* _Excerpt provided_
I have one just like this, its worth every dime/went thru a 6hr heavey down pour no leaks/and the wind didnt do nothing to the stitching

mrmusdtard2 says:

Really good video ,thankyou

J Wilson says:

Yours is the best video on set up of this tent, thanks. I just bought it on sale at REI.

Adrian Joseph says:

Because there are only 6 stakes (and I don’t like messing with guy lines anyways) I just get the stakes in that outer loop of the tent’s pole strap then attach the fly to the stake and that brings the bottom edge of the fly away from the tent. How you set it up in the video, if you didn’t actually use the guy lines and it rained the ends of the tent will get a little wet. Ask me how I know 😉

jonnbruin says:

Thanks for the video and helpful instructions, gonna be using it this weekend on my first trip with the gf!

Dr.Kutulu says:

Come on man…on camera mic… Get a lavalier mic, and put the camera on a tripod. I can’t even hear you.

All of that good work, wasted.

Will Montague says:

hey, im not a turtle.

Texonite says:

Dude, you should really relax more 😉

shcmoly says:

Own it. Love it. Headroom is tight, but it is a tent not a hotel room. One important point you forgot is the minimalist shelter option: fly, footprint, poles, NO tent. Footprint is required for that. 2 grommets: inner – tighter pitch, outer – looser pitch.

mbarigian says:

Great vid thanks! REI should be paying you because this video just sold another Passage 2!

rootchino says:

Wouldn’t you want the rain fly in the top of the bag, incase of a sudden rainshower? No one wants to soak their shelter with-in the first 5mins. Setting up the rain fly first you can easily setup a tent under it in the middle of a downpour and be totally dry.

Steven Seay says:

This is probably the best setup video I’ve seen for this tent.

Mark Frost says:

watch out for bigfoot. dont you know about paul paulides missing people 411?

Zach England says:

Whoever shot this video is a moron…I’m dying here. Hey Zack Snyder, hold the camera still for fucks sake…

Joseph Hopper says:

I cant get past the army hat. like why where a part of the uniform. Especially if you are not a vet.

* _Activity list_
(a) According to the tent video comments, where did J Wilson buy the tent?
(b) Quote the tent video comments from "I have one just" up to and including "sale at REI.".
(c) Extend the tent video comments from where they stop.

* _Dataset content_
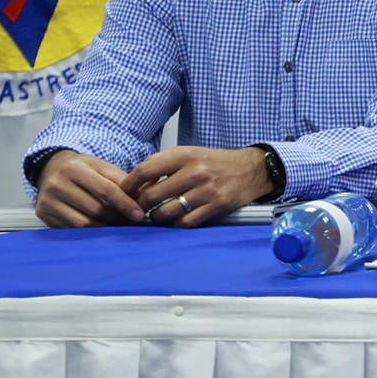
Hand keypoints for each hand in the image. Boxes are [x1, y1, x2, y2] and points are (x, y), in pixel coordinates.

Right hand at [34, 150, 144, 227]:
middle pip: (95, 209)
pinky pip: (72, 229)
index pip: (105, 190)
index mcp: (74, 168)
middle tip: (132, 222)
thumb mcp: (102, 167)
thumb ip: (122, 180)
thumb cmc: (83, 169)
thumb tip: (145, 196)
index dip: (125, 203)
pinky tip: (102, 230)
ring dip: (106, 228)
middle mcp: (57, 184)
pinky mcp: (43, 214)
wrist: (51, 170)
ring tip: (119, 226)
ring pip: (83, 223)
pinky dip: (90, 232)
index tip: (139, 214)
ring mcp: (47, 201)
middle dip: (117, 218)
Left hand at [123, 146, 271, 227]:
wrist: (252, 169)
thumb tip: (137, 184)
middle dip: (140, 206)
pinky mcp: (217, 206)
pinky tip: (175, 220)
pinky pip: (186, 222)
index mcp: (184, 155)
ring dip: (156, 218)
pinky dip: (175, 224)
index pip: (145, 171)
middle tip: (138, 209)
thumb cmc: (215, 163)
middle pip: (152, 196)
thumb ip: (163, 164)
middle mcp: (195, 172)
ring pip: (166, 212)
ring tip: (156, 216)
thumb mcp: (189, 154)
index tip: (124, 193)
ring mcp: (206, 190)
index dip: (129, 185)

...

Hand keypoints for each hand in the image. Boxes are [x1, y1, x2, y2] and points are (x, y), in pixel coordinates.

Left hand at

* _Answers by item_
(a) J Wilson bought it on sale at REI.

(b)
I have one just like this, its worth every dime/went thru a 6hr heavey down pour no leaks/and the wind didnt do nothing to the stitching

mrmusdtard2 says:

Really good video ,thankyou

J Wilson says:

Yours is the best video on set up of this tent, thanks. I just bought it on sale at REI.

(c)
gravityprone says:

Thanks for the great review.  I happened upon it, and was interested, sense there weren’t really any reviews when I bought mine.  I chuckled at the fly and peg struggle as it also happened to me.  I have only used mine on one outing in NM, and never in the rain.  Have you been rained on yet, and if so how did the floor seams hold up?  Its a worry of mine.  Thanks again.

I love lamp says:

I have this tent and I love it.  The first time I brought it out, it rained HARD!  I stayed absolutely dry. No leaks.  I’ve used it in the snow as well with no problems.  It’s light weight and I LOVE the fact that it has to doors (probably my favorite feature!).  It is small.  Two large people would have a bit of trouble if you wanted to keep your bags inside the tent. I am 6’1 and had no problems with length.  I was actually able to sleep with my bag at my feet… With the rain fly up, you have a nice little area underneath the rain fly and right outside of your door where you can keep your shoes (if their wet) or whatever.  I found this really useful. I used it on some sand dunes at the beach one time and it was windy as fuck.  I filled some plastic grocery bags with sand and tied the rain fly to them and had absolutely no problems with the wind, while my friends tents were getting flipped right and left.  I think the low profile helped with that. 

Lee Kraemer says:

GREAT REVIEW!!! I wish more people took the time to do this with tents. I am headed cross country, and I think you have sold me. What does is weigh?

Randy Jordan says:

You should do a review on the mountain Mage Apollo tent , seen it on amazon a couple days ago.

paulsir1500 says:


Tony Rome says:

did I see a seem in that tub floor?

Ron Murphy says:

I wish you would have shown all of the inside.  Any corner storage pockets?  And what are all the dimensions?

io says:

U should put the pegs in at a 45 degree angle

Michael Crawford says:

Great video! Looks like a nice place to rest my head. Question, can I use my Jetboil Flash in this? It’s the red plaid one. Thanks!

Mit Chell says:

Putting the stakes at an angle could help.

Ed Caspersen says:

Good video, thanks for sharing.

عبدالرحمن الحيدري says:

Thank you bro 🙂

ralph_libinski says:

Put the poles through the fly grommets as well as those of the tent body. That way, when you cinch down the fly, it’ll better tension it against the poles and increase structural integrity.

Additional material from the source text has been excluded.